“Leave off!” muttered Schomberg, utterly pitiful behind his stiff military front.

“Ay, ay!” Ricardo ejaculated for the third time, more and more enlightened and perplexed. “Can't bear to talk about it—so bad as that? And yet I would bet she isn't a miracle to look at.”

Schomberg made a gesture as if he didn't know, as if he didn't care. Then he squared his shoulders and frowned at vacancy.

“Swedish baron—h'm!” Ricardo continued meditatively. “I believe the governor would think that business worth looking up, quite, if I put it to him properly. The governor likes a duel, if you will call it so; but I don't know a man that can stand up to him on the square. Have you ever seen a cat play with a mouse? It's a pretty sight!”

Ricardo, with his voluptuously gleaming eyes and the coy expression, looked so much like a cat that Schomberg would have felt all the alarm of a mouse if other feelings had not had complete possession of his breast.

“There are no lies between you and me,” he said, more steadily than he thought he could speak.

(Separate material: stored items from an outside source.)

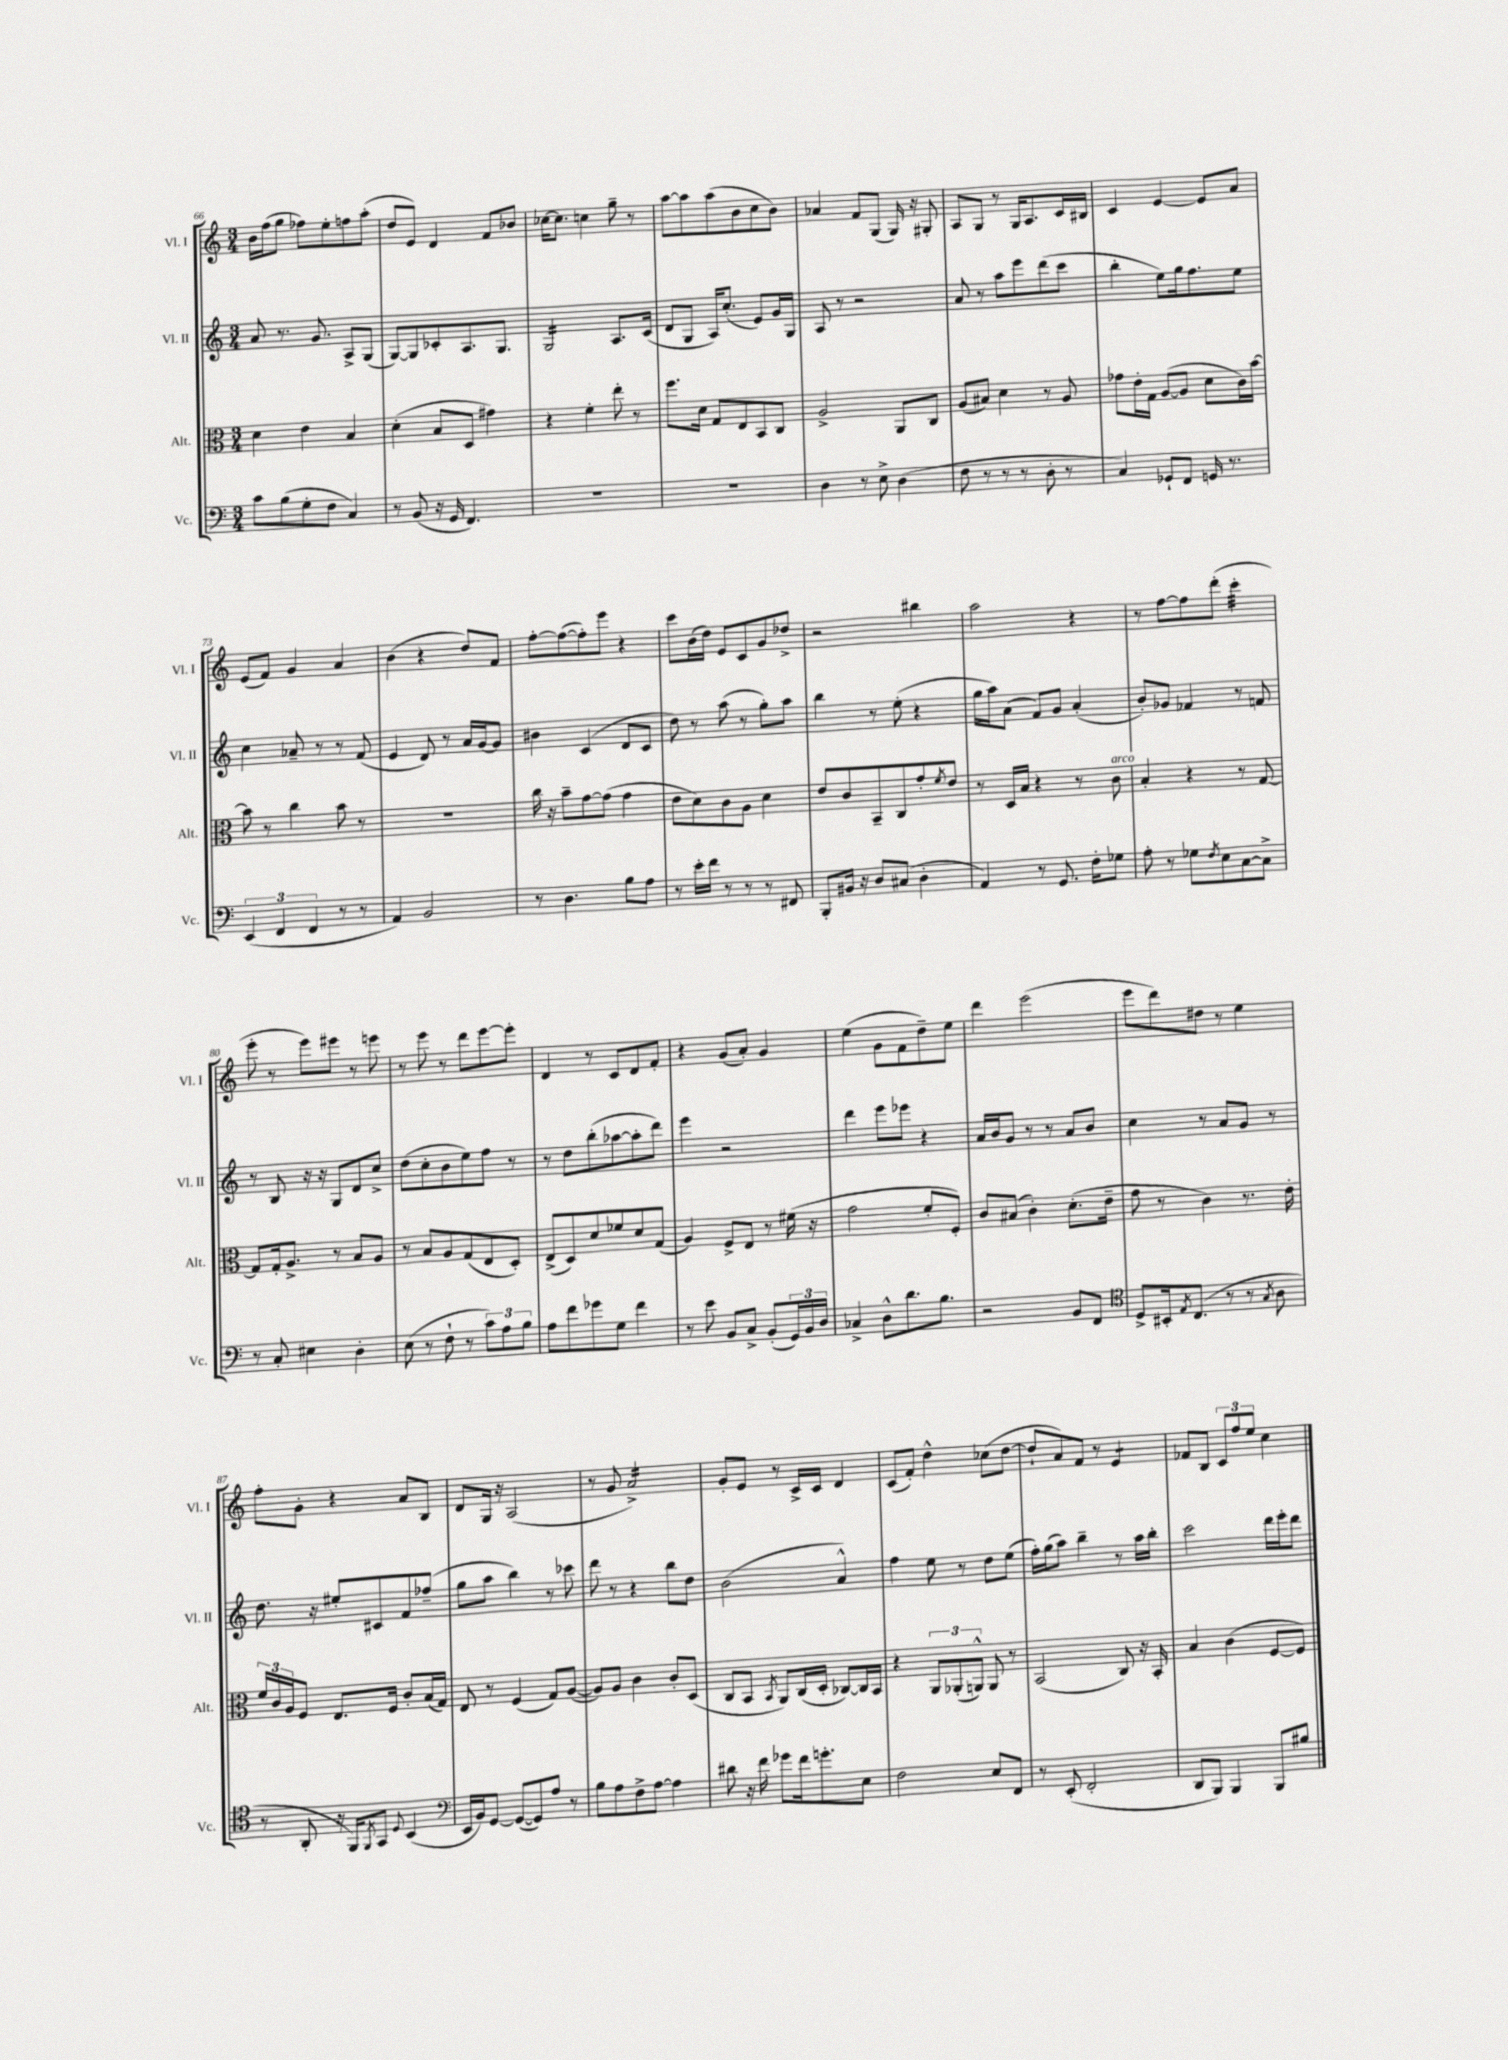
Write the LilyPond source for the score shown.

<<
\new StaffGroup <<
\new Staff = "s0" \with { instrumentName = "Vl. I" shortInstrumentName = "Vl. I" } {
    \clef treble \key c \major \numericTimeSignature \time 3/4
    b'16 f''16( g''8 fes''8) e''8-. f''8 a''8-.( |
    d''8 e'8) d'4 f'8 bes'8 |
    ces''16~ ces''8. c''4 g''8-- r8 |
    a''8~ a''8 a''8( b'8 c''8 b'8) |
    aes'4 f'8 g8( g16) r16 gis8-. |
    a8 g8 r8 g16 a8. c'16 bis16 |
    c'4 e'4~ e'8 a'8 |
    e'8( f'8) g'4 a'4 |
    b'4( r4 d''8) f'8 |
    f''8~-. f''8~( f''8-.) e'''8 r4 |
    c'''8 b'16( d''16) e'8 c'8 g'8 des''8-> |
    r2 bis''4 |
    a''2 r4 |
    r8 f''8~ f''8 d'''8-.( c'''4:32-. |
    e'''8-. r8 e'''8) eis'''8 r8 e'''8 |
    r8 e'''8 r8 d'''8 e'''8~ e'''8-. |
    d'4 r8 c'8 d'8 f'8-. |
    r4 g'8( a'8-.) g'4 |
    e''4( g'8 f'8 d''8--) e''8 |
    d'''4 e'''2( |
    e'''8 d'''8) dis''8 r8 e''4 |
    f''8-. g'8-. r4 a'8 b8 |
    d'8 g16 r16 a2( |
    r8 g'8 a'2:16->) |
    g'8-. e'8 r8 c'16-> c'16 d'4 |
    c'8( f'8-.) d''4-^ ces''8( d''8~ |
    d''8-! a'8) f'8 r8 e'4:8 |
    fes'8 b8 \tuplet 3/2 { c'8 f''8 e''8 } c''4 \bar "|." |
}
\new Staff = "s1" \with { instrumentName = "Vl. II" shortInstrumentName = "Vl. II" } {
    \clef treble \key c \major \numericTimeSignature \time 3/4
    a'8 r8. g'8. a8-> g8( |
    g8~) g8 ces'8-. a8. g8. |
    g2:16 a8. c'16( |
    d'8 g8 a16) c''8.-.( e'8) g'16 g16 |
    a8 r8 r2 |
    a'8 r8 a''8 e'''8 d'''8( c'''8 |
    b''4-. e''8) g''16 f''8. e''8 |
    c''4 aes'8-- r8 r8 f'8( |
    e'4 d'8) r8 a'16 g'16~ g'8 |
    bis'4 c'4( d'8 c'8 |
    d''8) r8 a''8( r8 g''8-.) a''8 |
    b''4 r8 e''8-.( r4 |
    g''16 a''16) a'8( f'8) g'8 a'4-.( |
    b'8-.) ges'8 fes'4 r8 f'8 |
    r8 b8 r16 r16 g8 d'8 c''8-> |
    d''8( c''8-. b'8 e''8) f''8 r8 |
    r8 d''8 b''8-.( aes''8~ aes''8-. d'''8) |
    e'''4 r2 |
    d'''4 e'''8 ees'''8 r4 |
    a'16 b'16 g'8 r8 r8 a'8 b'8 |
    c''4 r8 a'8 g'8 r8 |
    d''8. r16 eis''8-. cis'8 f'8 fes''8--( |
    g''8 a''8 b''4) r8 ces'''8 |
    d'''8 r8 r4 b''8 d''8 |
    b'2( a'4-^) |
    f''4 e''8 r8 d''8 e''8( |
    f''16-.) g''16( a''8) b''4-- r8 a''16 b''16-. |
    c'''2 d'''16 e'''16-. d'''8 \bar "|." |
}
\new Staff = "s2" \with { instrumentName = "Alt." shortInstrumentName = "Alt." } {
    \clef alto \key c \major \numericTimeSignature \time 3/4
    d'4 e'4 b4 |
    d'4-.( b8 d8 gis'4) |
    r4 f'4-. e''8-. r8 |
    f''8. d'16 g8 e8 b,8 c8 |
    a2-> a,8 c8 |
    a8( bis8) d'4 r8 a8 |
    ges'8 e'16-. g16 a8~( a8 d'8 c'16) b'16~ |
    b'8 r8 c''4 b'8 r8 |
    R2. |
    c''16 r16 b'8-- g'8~ g'8( g'4 |
    e'8 d'8) c'8 a8 d'4 |
    e'8 c'8 b,8-- c8 g'8-. \acciaccatura { f'8 } e'8 |
    r8 d16 b16 r4 r8 c'8^\markup { \italic "arco" } |
    b4-. r4 r8 g8~ |
    g8 g16-. a8.-> r8 b8 a8 |
    r8 b8 a8 g8( e8 d8-.) |
    e8->( d8) d'8 fes'8 d'8 g8( |
    a4) f8-> e8 r8 fis'16( r16 |
    g'2 f'8-. f8-.) |
    c'8 bis8( c'4-.) d'8.-.( e'16-- |
    g'8 r8 c'4) r8. e'16-. |
    \tuplet 3/2 { f'16 c'16 a16 } f8 e8. f16 c'8-. b16( g16) |
    e8 r8 f4( g8) a8~( |
    a8) a8 c'4 c'8-. d8( |
    c8 b,8 \acciaccatura { b,8 } a,8) c16( d16-. ces8~) ces16 b,16 |
    r4 \tuplet 3/2 { a,8 aes,8-.( a,8-^) } a,8 r8 |
    b,2( c8) r16 b,16-. |
    b4 c'4( f8~ f8) \bar "|." |
}
\new Staff = "s3" \with { instrumentName = "Vc." shortInstrumentName = "Vc." } {
    \clef bass \key c \major \numericTimeSignature \time 3/4
    c'8 b8( g8-. f8 c4) |
    r8 b,8( r16 g,16 f,4.) |
    R2. |
    R2. |
    d4 r8 e8-> d4( |
    f8 r8 r8 r8 d8-. r8 |
    c4) ges,8-! f,8 g,16 r8. |
    \tuplet 3/2 { e,4( f,4 f,4 } r8 r8 |
    a,4) b,2 |
    r8 d4. b8 a8 |
    r8 e'16-. f'16 r8 r8 r8 fis,8 |
    b,,8-. bis,16 r16 d8 cis8( d4-. |
    a,4) r8 g,8. f16-. ges8 |
    a8-. r8 ges8 \acciaccatura { f8 } e8 c8~ c8-> |
    r8 c8-. eis4 d4-. |
    e8( r8 f8-! r8 \tuplet 3/2 { c'8) a8 b8 } |
    a8 f'8 ges'8 g8 f'4 |
    r8 e'8 b,8 c8-> b,8-.( \tuplet 3/2 { g,16) b,16 d16 } |
    ces4-> d8-^ d'8. b8. |
    r2 b,8 f,8 |
    \clef tenor d8-> bis,16-. \acciaccatura { e8 } c8.( r8 r8 \acciaccatura { g8 } a8 |
    r8 a,8-. r16 f,16) \acciaccatura { f,8 } g,8 \appoggiatura { d8 } b,4( |
    \clef bass e,16 b,16) g,8~ g,8~( g,8) a8 r8 |
    b8 a8 f8-> a8~ a4 |
    dis'8 r16 f'16 ges'8 f'16 g'8.-. e8 |
    f2 e8 f,8 |
    r8 e,8-.( f,2-. |
    d,8 b,,8) b,,4 b,,8 bis8 \bar "|." |
}
>>
>>
\layout { \context { \Score currentBarNumber = #66 } }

“What's the good now? He funks women. In that Mexican pueblo where we lay grounded on our beef-bones, so to speak, I used to go to dances of an evening. The girls there would ask me if the English caballero in the posada was a monk in disguise, or if he had taken a vow to the sancissima madre not to speak to a woman, or whether—You can imagine what fairly free-spoken girls will ask when they come to the point of not caring what they say; and it used to vex me. Yes, the governor funks facing women.”

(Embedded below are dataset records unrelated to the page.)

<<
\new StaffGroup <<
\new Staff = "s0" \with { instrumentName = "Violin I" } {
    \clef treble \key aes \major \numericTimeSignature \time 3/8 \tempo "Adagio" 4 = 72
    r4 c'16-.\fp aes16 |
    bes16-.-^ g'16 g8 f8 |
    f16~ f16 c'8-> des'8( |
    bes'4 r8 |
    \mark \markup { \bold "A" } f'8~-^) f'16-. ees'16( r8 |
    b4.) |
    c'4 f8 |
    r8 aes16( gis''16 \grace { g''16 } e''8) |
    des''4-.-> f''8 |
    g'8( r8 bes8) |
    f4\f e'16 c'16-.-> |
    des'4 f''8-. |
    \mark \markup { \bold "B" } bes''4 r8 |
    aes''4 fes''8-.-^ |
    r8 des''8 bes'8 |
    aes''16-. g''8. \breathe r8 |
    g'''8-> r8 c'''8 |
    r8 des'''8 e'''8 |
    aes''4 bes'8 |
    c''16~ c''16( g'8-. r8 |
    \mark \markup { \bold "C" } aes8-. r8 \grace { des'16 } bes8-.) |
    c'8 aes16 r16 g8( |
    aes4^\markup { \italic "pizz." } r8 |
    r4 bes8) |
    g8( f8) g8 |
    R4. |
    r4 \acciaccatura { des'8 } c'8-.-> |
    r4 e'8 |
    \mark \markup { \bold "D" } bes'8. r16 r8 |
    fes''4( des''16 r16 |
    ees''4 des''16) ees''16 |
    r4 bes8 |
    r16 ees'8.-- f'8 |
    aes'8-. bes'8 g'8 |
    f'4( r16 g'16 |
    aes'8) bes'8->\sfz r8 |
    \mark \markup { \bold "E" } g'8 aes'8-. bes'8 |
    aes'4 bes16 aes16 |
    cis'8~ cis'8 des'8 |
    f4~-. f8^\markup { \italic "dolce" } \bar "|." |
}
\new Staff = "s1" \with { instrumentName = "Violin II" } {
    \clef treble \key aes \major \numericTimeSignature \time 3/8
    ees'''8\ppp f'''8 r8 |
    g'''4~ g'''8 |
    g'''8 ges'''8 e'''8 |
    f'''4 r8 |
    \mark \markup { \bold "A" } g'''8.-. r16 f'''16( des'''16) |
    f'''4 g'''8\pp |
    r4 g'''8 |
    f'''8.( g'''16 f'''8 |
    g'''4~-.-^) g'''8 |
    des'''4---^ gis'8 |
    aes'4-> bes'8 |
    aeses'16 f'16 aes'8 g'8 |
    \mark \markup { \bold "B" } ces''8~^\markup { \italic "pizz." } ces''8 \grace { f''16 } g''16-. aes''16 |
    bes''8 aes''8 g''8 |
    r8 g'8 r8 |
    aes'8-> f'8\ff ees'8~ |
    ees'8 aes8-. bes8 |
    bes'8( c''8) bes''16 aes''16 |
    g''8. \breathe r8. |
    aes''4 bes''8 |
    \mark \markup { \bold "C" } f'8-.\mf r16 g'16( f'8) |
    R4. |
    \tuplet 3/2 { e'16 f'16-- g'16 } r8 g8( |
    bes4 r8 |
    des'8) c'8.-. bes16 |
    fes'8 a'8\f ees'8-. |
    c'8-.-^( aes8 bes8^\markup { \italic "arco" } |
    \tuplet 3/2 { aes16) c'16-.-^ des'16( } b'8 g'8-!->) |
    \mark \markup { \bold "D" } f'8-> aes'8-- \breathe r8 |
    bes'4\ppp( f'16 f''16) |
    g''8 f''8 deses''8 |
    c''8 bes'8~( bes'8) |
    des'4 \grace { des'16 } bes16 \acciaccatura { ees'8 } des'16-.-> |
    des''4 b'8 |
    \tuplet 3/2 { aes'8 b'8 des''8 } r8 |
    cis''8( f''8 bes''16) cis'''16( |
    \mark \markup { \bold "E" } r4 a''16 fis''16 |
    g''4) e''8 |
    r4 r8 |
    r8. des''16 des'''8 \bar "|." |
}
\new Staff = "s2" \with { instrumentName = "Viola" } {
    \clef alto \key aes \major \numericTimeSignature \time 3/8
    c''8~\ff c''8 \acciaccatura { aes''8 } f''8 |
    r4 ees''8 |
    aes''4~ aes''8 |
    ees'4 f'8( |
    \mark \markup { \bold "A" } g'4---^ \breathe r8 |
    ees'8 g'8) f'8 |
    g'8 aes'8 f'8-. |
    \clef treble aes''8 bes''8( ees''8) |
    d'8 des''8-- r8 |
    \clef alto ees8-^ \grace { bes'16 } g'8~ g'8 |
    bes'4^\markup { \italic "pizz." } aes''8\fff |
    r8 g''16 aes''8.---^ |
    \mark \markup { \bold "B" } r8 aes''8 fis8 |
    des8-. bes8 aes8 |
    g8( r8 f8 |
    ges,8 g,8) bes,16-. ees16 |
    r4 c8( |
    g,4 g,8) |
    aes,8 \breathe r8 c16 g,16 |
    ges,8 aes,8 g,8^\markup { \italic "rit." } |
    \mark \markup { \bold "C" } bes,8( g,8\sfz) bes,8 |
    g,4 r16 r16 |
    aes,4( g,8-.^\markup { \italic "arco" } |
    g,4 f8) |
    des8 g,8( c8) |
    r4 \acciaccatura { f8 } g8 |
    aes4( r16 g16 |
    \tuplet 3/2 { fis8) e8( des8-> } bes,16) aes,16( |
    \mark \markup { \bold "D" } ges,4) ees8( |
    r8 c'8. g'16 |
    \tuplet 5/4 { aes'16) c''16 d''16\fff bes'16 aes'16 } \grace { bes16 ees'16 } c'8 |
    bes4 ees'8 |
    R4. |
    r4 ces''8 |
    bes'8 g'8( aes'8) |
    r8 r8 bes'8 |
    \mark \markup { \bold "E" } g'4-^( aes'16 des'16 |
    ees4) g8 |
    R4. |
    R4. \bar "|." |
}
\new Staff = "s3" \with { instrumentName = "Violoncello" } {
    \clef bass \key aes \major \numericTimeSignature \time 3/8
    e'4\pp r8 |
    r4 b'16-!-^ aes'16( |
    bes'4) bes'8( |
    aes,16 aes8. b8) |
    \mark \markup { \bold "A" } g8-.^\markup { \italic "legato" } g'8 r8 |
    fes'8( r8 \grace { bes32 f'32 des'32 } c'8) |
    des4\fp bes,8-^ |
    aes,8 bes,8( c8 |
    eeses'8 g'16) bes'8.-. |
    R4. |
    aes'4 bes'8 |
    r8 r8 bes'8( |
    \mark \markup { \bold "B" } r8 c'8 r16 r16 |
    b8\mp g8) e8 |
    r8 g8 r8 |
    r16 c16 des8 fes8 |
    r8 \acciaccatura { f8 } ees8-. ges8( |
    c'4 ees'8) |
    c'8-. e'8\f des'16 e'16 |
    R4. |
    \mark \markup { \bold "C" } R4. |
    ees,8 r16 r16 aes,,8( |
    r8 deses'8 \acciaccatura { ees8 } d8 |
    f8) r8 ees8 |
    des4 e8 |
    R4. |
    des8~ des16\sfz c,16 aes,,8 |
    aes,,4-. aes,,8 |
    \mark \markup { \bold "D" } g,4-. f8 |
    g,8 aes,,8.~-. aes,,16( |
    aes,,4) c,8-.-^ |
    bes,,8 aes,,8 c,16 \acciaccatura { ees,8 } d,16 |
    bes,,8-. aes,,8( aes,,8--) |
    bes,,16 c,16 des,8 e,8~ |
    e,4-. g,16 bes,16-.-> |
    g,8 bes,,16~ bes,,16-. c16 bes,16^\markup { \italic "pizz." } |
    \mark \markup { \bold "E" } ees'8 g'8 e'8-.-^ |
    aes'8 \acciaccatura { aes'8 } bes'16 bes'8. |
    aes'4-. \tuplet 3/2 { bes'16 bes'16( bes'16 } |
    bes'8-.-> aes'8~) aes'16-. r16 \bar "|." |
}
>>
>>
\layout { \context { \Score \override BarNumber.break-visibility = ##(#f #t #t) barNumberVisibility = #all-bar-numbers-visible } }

“One woman?” interjected Schomberg in guttural tones.

“One may be more awkward to deal with than two, or two hundred, for that matter. In a place that's full of women you needn't look at them unless you like; but if you go into a room where there is only one woman, young or old, pretty or ugly, you have got to face her. And, unless you are after her, then—the governor is right enough—she's in the way.”

“Why notice them?” muttered Schomberg. “What can they do?”